5. The method according to claim 1, wherein the information elements are selected from the group consisting of subject nouns, verbs or object nouns.

6. The method according to claim 1, wherein each one of the plurality of serialized information elements represents another one of the plurality of serialized information elements than a further one of the plurality of serialized information elements.

7. The method according to claim 1, wherein the at least one edge property value is selected from the group consisting of a frequency number and activation information.

8. An apparatus for serializing a plurality of information elements extracted from at least one information source, each one of the plurality of information elements being represented by one of a plurality of nodes in a semantic network, ones of the plurality of nodes being connected to other ones of the plurality of nodes in the semantic network via a plurality of connecting edges, at least one edge property value being associated with each one of the plurality of connecting edges and at least one node property value being associated with each one of the plurality of nodes, the apparatus comprising:

a graph examination and determination engine for examining an initial node of the plurality of nodes and determining at least one of the at least one node property value of first order connecting nodes connected to the initial node and determining a first node connected to the initial node by the connecting edge having a highest value of the at least one node property value; and

a serializing engine for examining first order connecting nodes connected to the first node and determining a relevance order of the first order connecting nodes connected to the first node and producing a serial list in accordance with the relevance order of the first order connecting nodes.

9. The apparatus according to claim 8, further comprising an output device for presenting the serialized list.

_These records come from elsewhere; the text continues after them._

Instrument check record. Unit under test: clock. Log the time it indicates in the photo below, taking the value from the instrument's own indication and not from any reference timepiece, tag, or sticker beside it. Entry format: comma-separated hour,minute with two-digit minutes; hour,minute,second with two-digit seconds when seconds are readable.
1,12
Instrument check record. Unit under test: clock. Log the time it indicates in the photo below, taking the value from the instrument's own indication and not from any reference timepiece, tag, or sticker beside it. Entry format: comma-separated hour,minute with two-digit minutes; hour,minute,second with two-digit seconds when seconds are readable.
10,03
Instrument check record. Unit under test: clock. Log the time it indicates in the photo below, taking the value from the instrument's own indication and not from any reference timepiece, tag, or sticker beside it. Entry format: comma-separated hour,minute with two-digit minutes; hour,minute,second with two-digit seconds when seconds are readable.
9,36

10. A computer readable tangible medium storing instructions for implementing a process driven by a computer, the instructions controlling the computer to perform the process of serializing a plurality of information elements extracted from at least one information source, each one of the plurality of information elements being represented by one of a plurality of nodes in a semantic network, ones of the plurality of nodes being connected to other ones of the plurality of nodes in the semantic network via a plurality of connecting edges, at least one edge property value being associated with each one of the plurality of connecting edges and at least one node property value being associated with each one of the plurality of nodes, the serializing of a plurality of information elements comprising:

determining a first node connected to the initial node by the connecting edge having a highest value of the at least one node property value;

11. A computer program product, being loadable into at least one memory of a computer readable tangible medium or into an electronic data processing apparatus, the computer program product comprising program code means to perform serializing a plurality of information elements extracted from at least one information source, each one of the plurality of information elements being represented by one of a plurality of nodes in semantic network, ones of the plurality of nodes being connected to other ones of the plurality of nodes in the semantic network via a plurality of connecting edges, at least one edge property value being associated with each one of the plurality of connecting edges and at least one node property value being associated with each one of the plurality of nodes, the serializing of a plurality of information elements comprising:

selecting an initial node of the plurality of nodes and determining at least one of the at least one edge node values of first order connecting nodes connected to the initial node;

12. The computer program product wherein the program code means are executed on the computer readable tangible medium or on the electronic data processing apparatus.